Una de las razones por las que esta última temporada he estado tan ocupada es porque he estado ejerciendo con entusiasmo el proxelectismo, según la genial creación léxica de Forges. Es de las escasas convicciones que he conservado intacta a lo largo de los años: leer es bueno. Para mí, para los que me rodean, para mis alumnos, para la sociedad en general. Un mundo con libros ―con libros que se leen, se intercambian, se comentan, se releen― es, sin duda, un mundo mejor. Por eso he dedicado tantas horas de mi vida, y espero dedicar muchas más aún, a la tarea de leer con otros, de sugerir, comentar, animar, intercambiar lecturas. En el último mes se me han acumulado tareas de este tipo, y me he encontrado naufragando por enésima vez con García Márquez para organizar un torneo de lectura en el que participaban profesores y alumnos y que tenía como base Relato de un náufrago; releyendo Después del invierno de Guadalupe Nettel para preparar la reunión correspondiente del club de lectores que coordino; organizando un mercadillo de libros de segunda mano que, como todos los cursos, animó el hall de mi instituto en fecha algo posterior, por cuestiones organizativas, al 23 de abril. Mientras afrontaba estas tareas, me asaltaban múltiples ideas para escribir en este blog, que fueron aplazadas por falta de tiempo.

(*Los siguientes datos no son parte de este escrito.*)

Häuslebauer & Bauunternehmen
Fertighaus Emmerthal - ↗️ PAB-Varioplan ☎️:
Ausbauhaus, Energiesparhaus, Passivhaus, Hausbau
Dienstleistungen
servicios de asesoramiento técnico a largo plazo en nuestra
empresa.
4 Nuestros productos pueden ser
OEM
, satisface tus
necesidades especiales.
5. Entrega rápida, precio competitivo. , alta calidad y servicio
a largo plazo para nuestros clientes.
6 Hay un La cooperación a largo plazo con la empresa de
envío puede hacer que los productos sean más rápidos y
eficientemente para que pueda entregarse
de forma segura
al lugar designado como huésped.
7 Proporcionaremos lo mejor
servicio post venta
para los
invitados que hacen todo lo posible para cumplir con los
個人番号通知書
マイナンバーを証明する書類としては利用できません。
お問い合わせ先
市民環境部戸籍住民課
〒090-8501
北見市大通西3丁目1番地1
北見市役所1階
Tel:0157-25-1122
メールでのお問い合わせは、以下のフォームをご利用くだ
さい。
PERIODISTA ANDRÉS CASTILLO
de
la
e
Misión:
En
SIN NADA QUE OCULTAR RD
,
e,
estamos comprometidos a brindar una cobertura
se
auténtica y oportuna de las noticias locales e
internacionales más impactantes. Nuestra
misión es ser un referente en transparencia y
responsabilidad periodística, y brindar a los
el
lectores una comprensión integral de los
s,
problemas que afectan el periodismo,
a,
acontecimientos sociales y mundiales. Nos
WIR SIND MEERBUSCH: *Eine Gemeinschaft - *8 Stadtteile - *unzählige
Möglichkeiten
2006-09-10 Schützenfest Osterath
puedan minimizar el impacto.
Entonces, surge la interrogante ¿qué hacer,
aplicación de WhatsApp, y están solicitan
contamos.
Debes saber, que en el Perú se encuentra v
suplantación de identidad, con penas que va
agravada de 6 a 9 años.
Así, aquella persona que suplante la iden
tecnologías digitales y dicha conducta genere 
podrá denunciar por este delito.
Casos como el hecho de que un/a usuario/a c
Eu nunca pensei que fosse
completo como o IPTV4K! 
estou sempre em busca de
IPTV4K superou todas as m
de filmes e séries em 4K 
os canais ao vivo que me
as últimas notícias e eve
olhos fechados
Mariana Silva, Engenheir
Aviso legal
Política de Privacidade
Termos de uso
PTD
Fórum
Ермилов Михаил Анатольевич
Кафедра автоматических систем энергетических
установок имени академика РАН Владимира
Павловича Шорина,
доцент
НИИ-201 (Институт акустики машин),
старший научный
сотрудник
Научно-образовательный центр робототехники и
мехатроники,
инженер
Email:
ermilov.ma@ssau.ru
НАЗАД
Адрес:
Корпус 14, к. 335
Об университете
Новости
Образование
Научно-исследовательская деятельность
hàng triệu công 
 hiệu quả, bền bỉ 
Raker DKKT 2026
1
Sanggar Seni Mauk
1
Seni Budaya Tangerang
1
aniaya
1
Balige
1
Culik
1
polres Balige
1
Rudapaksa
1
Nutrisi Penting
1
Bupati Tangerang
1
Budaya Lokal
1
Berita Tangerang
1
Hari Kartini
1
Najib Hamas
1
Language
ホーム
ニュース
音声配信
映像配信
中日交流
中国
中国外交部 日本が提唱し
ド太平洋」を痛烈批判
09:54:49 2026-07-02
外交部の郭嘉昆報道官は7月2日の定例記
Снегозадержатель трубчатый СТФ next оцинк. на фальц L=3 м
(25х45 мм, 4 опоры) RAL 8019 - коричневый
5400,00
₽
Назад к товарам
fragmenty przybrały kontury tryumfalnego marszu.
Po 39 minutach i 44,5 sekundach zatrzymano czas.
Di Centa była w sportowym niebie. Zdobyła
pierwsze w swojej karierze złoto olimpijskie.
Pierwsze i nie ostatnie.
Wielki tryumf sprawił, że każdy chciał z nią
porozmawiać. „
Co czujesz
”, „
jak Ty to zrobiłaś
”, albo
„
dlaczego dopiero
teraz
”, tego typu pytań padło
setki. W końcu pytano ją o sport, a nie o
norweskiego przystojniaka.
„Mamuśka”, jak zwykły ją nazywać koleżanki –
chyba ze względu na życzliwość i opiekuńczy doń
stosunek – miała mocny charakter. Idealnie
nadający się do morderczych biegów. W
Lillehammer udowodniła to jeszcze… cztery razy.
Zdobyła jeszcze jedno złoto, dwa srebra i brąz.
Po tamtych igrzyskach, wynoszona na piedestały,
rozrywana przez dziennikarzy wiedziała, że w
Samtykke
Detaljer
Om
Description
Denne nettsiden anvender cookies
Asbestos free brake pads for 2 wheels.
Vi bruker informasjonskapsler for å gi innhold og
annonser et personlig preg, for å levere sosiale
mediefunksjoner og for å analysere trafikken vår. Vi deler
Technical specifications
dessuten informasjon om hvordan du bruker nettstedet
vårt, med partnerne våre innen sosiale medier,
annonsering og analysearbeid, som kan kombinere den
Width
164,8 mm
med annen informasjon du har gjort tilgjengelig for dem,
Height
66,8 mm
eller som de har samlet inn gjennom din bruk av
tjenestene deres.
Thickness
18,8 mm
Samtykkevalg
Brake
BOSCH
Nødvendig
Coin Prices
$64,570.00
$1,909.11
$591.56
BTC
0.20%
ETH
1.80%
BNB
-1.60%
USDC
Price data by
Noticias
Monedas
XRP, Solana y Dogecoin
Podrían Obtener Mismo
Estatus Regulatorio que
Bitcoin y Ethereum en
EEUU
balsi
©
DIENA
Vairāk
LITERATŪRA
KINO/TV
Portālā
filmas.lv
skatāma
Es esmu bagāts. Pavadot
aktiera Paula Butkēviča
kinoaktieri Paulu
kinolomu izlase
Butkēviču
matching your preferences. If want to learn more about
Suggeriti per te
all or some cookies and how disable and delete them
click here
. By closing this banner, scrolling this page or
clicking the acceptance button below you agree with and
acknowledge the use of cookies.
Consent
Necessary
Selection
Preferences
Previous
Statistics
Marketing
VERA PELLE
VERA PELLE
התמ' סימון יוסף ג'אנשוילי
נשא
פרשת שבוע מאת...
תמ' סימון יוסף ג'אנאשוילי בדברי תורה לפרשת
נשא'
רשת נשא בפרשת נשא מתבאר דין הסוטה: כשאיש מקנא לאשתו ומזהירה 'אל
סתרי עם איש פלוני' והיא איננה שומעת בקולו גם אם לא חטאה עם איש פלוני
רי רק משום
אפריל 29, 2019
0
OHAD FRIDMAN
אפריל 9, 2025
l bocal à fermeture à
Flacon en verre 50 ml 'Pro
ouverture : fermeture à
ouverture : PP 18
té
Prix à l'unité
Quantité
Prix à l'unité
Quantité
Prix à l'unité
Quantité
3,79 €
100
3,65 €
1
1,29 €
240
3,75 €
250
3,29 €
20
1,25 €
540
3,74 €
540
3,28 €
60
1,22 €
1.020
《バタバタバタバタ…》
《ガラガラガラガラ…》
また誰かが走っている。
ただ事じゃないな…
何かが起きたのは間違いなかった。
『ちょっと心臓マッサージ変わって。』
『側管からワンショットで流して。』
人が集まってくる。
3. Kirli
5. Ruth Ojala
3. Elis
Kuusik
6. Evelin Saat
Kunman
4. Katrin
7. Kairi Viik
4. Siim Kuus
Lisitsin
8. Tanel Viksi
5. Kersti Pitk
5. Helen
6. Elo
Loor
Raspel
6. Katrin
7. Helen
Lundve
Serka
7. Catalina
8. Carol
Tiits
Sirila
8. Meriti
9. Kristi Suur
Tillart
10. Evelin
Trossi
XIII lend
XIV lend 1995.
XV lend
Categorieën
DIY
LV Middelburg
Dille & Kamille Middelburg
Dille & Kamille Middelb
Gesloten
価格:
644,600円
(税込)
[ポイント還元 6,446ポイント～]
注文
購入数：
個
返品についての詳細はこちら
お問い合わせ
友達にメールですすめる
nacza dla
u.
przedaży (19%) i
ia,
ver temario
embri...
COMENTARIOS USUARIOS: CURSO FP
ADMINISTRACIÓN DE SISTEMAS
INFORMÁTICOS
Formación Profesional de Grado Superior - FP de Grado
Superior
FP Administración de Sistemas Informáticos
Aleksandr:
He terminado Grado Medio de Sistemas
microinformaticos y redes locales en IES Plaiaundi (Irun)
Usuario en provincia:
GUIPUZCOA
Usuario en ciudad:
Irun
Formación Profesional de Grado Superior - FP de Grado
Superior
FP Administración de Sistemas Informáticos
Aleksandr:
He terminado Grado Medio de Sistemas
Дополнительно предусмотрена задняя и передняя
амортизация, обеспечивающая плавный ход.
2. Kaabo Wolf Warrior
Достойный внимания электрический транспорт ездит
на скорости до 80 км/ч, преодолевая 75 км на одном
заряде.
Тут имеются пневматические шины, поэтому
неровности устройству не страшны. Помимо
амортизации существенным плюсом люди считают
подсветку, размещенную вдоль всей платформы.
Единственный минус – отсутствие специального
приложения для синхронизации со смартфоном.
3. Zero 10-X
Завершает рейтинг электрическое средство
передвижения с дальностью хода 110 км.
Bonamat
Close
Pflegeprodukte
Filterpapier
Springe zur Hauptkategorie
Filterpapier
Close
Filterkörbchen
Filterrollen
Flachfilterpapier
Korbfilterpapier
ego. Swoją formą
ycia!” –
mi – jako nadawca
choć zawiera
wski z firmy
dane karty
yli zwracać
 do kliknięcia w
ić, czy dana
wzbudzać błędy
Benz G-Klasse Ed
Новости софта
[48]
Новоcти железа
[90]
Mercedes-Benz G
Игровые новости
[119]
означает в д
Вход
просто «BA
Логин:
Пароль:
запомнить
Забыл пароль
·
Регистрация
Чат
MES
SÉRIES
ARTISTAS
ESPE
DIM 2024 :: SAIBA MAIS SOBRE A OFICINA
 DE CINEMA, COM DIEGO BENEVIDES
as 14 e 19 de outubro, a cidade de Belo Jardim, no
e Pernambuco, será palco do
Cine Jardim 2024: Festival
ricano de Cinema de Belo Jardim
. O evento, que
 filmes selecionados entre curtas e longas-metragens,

Quise escribir sobre el curioso asombro, sobre la inexplicable incertidumbre que me siguen produciendo las páginas de García Márquez que he releído ya un buen puñado de veces. Sigo sintiendo el hambre del náufrago a la deriva en la balsa, sigo conteniendo la respiración para que pueda capturar una gaviota y estremeciéndome de pena cuando debe darle muerte; me falta el aire cuando se ve atrapado debajo del agua y me domina el pánico cuando una aleta gigantesca se desliza junto a la borda. Insistió García Márquez en su momento en que él se limitó a ordenar las ideas que el náufrago protagonista le transmitió, y que lo hizo con un lenguaje funcional, con una voluntaria carencia de estilo. Bendita carencia, la del gran Gabo.

Quise escribir también sobre la emocionante fidelidad de lectores que llevan acudiendo a las tertulias literarias de mi instituto desde hace nueve años, sobre la delicia de sentirse identificada con las ideas que exponen los que me son más afines o sorprendida por las que aportan los que poseen un punto de vista diferente. El consuelo de saberse comprendido, el asombro de enfrentarse a lo nuevo: las dos grandezas que entraña la literatura.

Quise también traer aquí el trasiego de chiquillos frente al puesto de libros provisto gracias a las donaciones llegadas de múltiples procedencias, plasmar el encantador gesto de fastidio del alumno que se rasca los bolsillos en busca de una moneda que no encuentra y al que se le presta urgentemente la cantidad necesaria para adquirir el libro que le ha llamado la atención. La ingenuidad del que me pregunta de qué trata una obra cualquiera del puesto, con la confianza de que su profesora de Lengua tiene, necesariamente, que habérselas leído todas. El agobio del hijo cariñoso que rebusca un libro adecuado para regalarle a su madre y que me pide consejo, como si yo debiera conocer las preferencias literarias de todas las madres.

Quise escribir sobre todo eso pero se me pasó. No tuve tiempo. Estaba ejerciendo el proxelectismo. Me fue imposible hacerle un homenaje al Día del Libro, porque,  para mi fortuna, todos los días del pasado mes fueron días de libros.